/Insight-Data-Coding-Challenge-Edgar-Analytics

Real time data streaming, viewing data related to time and documents requested by a user on SEC's EDGAR system.

Primary LanguagePython

Insight-Data-Coding-Challenge-Edgar-Analytics

Real time data streaming, analysis and viewing, related to time and number of documents requested by a user on SEC's EDGAR system.

Objective

The SEC maintains EDGAR weblogs showing which IP addresses have accessed which documents for what company, and at what day and time this occurred. The objective of this streaming data analysis approach is to provide a real-time view into how users are accessing EDGAR, including how long they stay and the number of documents they access during the visit.

Summary

As a data engineer, the main role for this activity is to work on the streaming data pipeline, perform some analysis and hand over the information to the front-end development team.

Author

Ronak Agrawal, Graduate Engineering Assistant, New Jersey Institute of Technology, Newark, NJ, USA Email: ronakagrawal04@gmail.com

Approach

1. Input

We have two input files. One is log.csv which contains all the requests with each line representing a single request with format as follows: ip,date,time,zone,cik,accession,extention,code,size,idx,norefer,noagent,find,crawler,browser. Anpther input file is inactivity_period.txt which contains the number of seconds after which a user session is ended, that is a default(threshold) value for a session to end.

2. Output

We need to list out each session with following information: ip, session_start_time, session_end_time, duration_of_session, number_of_documents_requested. The key part here to analyse is the time.

3. Language

Here I have used python 3 to develop this application. Each line is explained with proper flow and comments. As a recent grad the code may look a bit obvious about few things, but this will help all the beginners as well, to understand the code.

4. Implementation

The program reads in the .csv file line by line and to ignore the first line which is assumed to be the header field, I have implemented flags.
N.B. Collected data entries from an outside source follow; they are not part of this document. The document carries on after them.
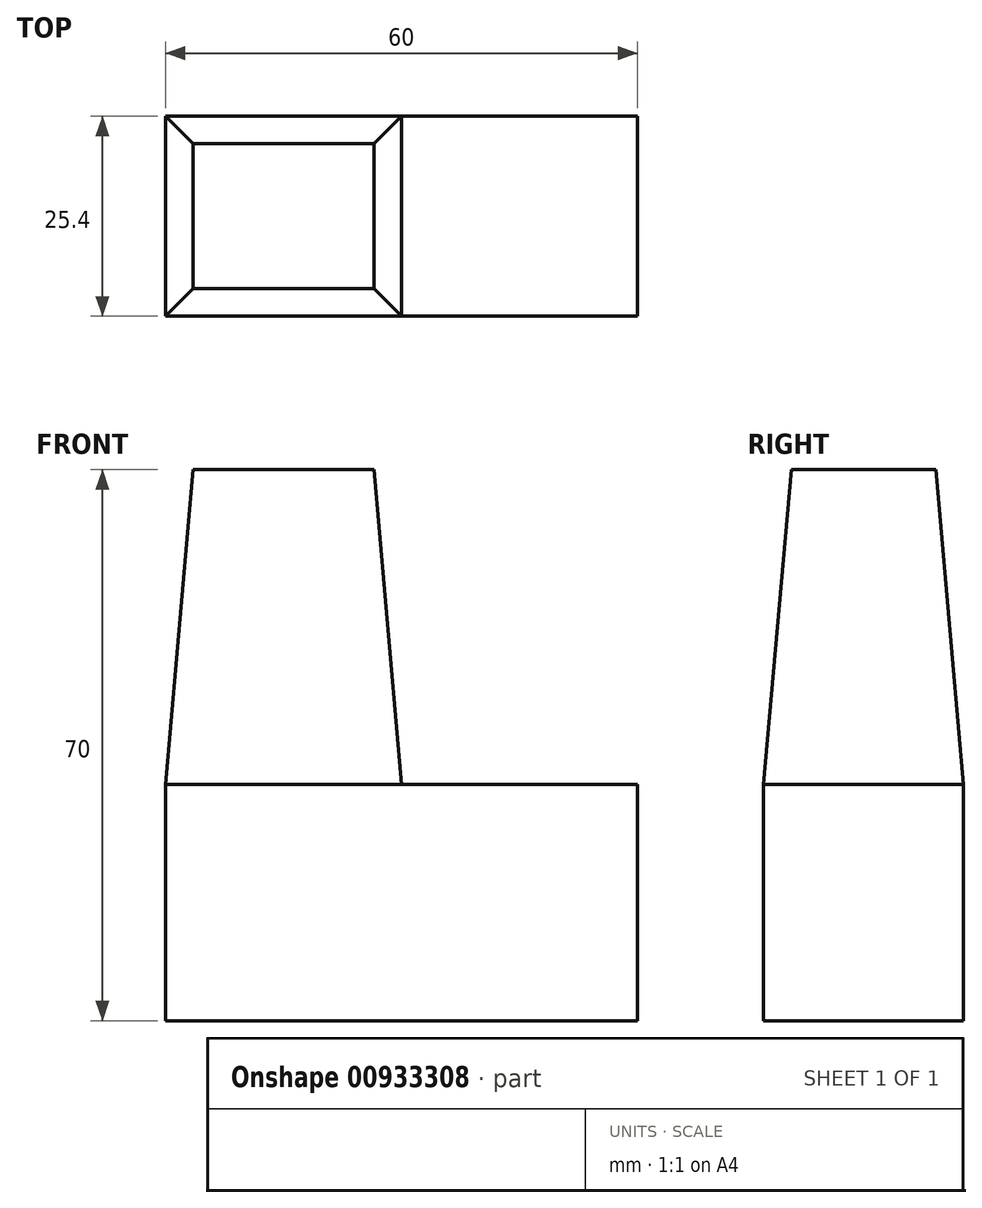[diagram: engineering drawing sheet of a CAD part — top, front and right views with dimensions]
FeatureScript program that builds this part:
annotation { "Feature Type Name" : "Feature", "Feature Type Description" : "" }
export const myFeature = defineFeature(function(context is Context, id is Id, definition is map)
    precondition{}
    {
        {
            var Q0;
            Q0=qCreatedBy(makeId("Front.planeOp"),FACE);
            var sketch = newSketch(context, id + "F0", { "sketchPlane" : qUnion([Q0])});
            skLineSegment(sketch, "E0.bottom", {"start": v(-40.67, 0) * mm, "end": v(19.33, 0) * mm});
            skLineSegment(sketch, "E0.top", {"start": v(-40.67, -30) * mm, "end": v(19.33, -30) * mm});
            skLineSegment(sketch, "E0.left", {"start": v(-40.67, 0) * mm, "end": v(-40.67, -30) * mm});
            skLineSegment(sketch, "E0.right", {"start": v(19.33, 0) * mm, "end": v(19.33, -30) * mm});
            skSolve(sketch);
        }
        {
            var Q0;
            Q0=makeQuery(id+"F0.imprint","IMPRINT",FACE,{"disambiguationData":[TD([[makeQuery(id+"F0.imprint","IMPRINT",EDGE,{"derivedFrom":sQuery(id+"F0.wireOp",EDGE,"E0.bottom")}),-1.0]])]});
            extrude(context, id + "F1", {"entities" : qUnion([Q0]), "depth" : 25.4 * mm, "offsetDistance" : 25.4 * mm});
        }
        {
            var Q0;
            Q0=makeQuery(id+"F1.opExtrude","SWEPT_FACE",FACE,{"disambiguationData":[OSD([sQuery(id+"F0.wireOp",EDGE,"E0.bottom")])]});
            var sketch = newSketch(context, id + "F2", { "sketchPlane" : qUnion([Q0])});
            skLineSegment(sketch, "E1.bottom", {"start": v(-40.67, 0) * mm, "end": v(-10.67, 0) * mm});
            skLineSegment(sketch, "E1.top", {"start": v(-40.67, -25.4) * mm, "end": v(-10.67, -25.4) * mm});
            skLineSegment(sketch, "E1.left", {"start": v(-40.67, 0) * mm, "end": v(-40.67, -25.4) * mm});
            skLineSegment(sketch, "E1.right", {"start": v(-10.67, 0) * mm, "end": v(-10.67, -25.4) * mm});
            skSolve(sketch);
        }
        {
            var Q0;
            Q0=makeQuery(id+"F2.imprint","IMPRINT",FACE,{"disambiguationData":[TD([[makeQuery(id+"F2.imprint","IMPRINT",EDGE,{"derivedFrom":sQuery(id+"F2.wireOp",EDGE,"E1.bottom")}),-1.0]])]});
            extrude(context, id + "F3", {"entities" : qUnion([Q0]), "operationType" : NewBodyOperationType.ADD, "depth" : 40 * mm, "offsetDistance" : 25.4 * mm, "hasDraft" : true, "draftAngle" : 5 * degree, "draftPullDirection" : true});
        }
    });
We can always use the index of each column from this operation. The program reads the input file inactivity_period and stores the value of inactivity_period. Here I have converted the date and time values in each line/field of the .csv file into struct_time using datetime function, which basically gives a tuple of all the date and time values together in the format specified in the argument of datetime function. This can be useful in further process. We need to make sure the output file exists in the respective directory. There is a major role played by defining local and global variables for this activity, and to know the scope of each variable while each line is executed in the code. I used Python 3 IDLE which comes with Python 3, for implementation of this code Here the sessions are created when following two events occur:

  1. When the user requests for the time greater than inactivity period the sessionizer, creates a session whose duration will be equal to inactivity period.
  2. When we reach at the end of the file, all the user IPs are sessionized irrespective of the inactivity period, here the duration of the session can be more than the inactivity period.

5. Difficulties

The first challenge here was to decide the data structure for the output data. Here each session written to output file is first based on the order in which it is created and if simultaneously more sessions are created then the order is based on the order in which they appear in the input file. I had first started with making a dictionary of each active and expired user (session). But with that I had to sort the dict keys based on the order they were created. Here the order of session is important as well. Thus is would become much complicated. So then I used a list of lists which is basically a 2D array. Here the order is intact and the deletion of active sessions is also easier process. The challenge did not need to bother about which document is requested or what to do if we have repeated document request, which did not complicate the program much.

Dependencies

Python 3 (sys,datetime packages) Bash shell with python installed in it

Run Instruction

Download the files in the respective folders as shown in this repo. To run it in windows command prompt, make sure python 3 is installed and also the Python3 bin folder is in the ENVIRONMENT PATH variable. Run as: python ./src/sessionize.py ./input/log.csv ./input/inactivity_period.txt ./output/sessionization.txt

I have also posted the initial testcase and one another test case with some more user requests in the .csv file.

I learned about bash programming for this challenge itself. I installed Git Bash, and then ran all the run.sh files by using following command: $sh run.sh

Motivation

This exercise has motivated me alot in many ways. As recent Grad and having passion for Python and SQL, my aim is to withstand opportunities and challenges in the field of Data Engineering. This challenge has inspired me to do so.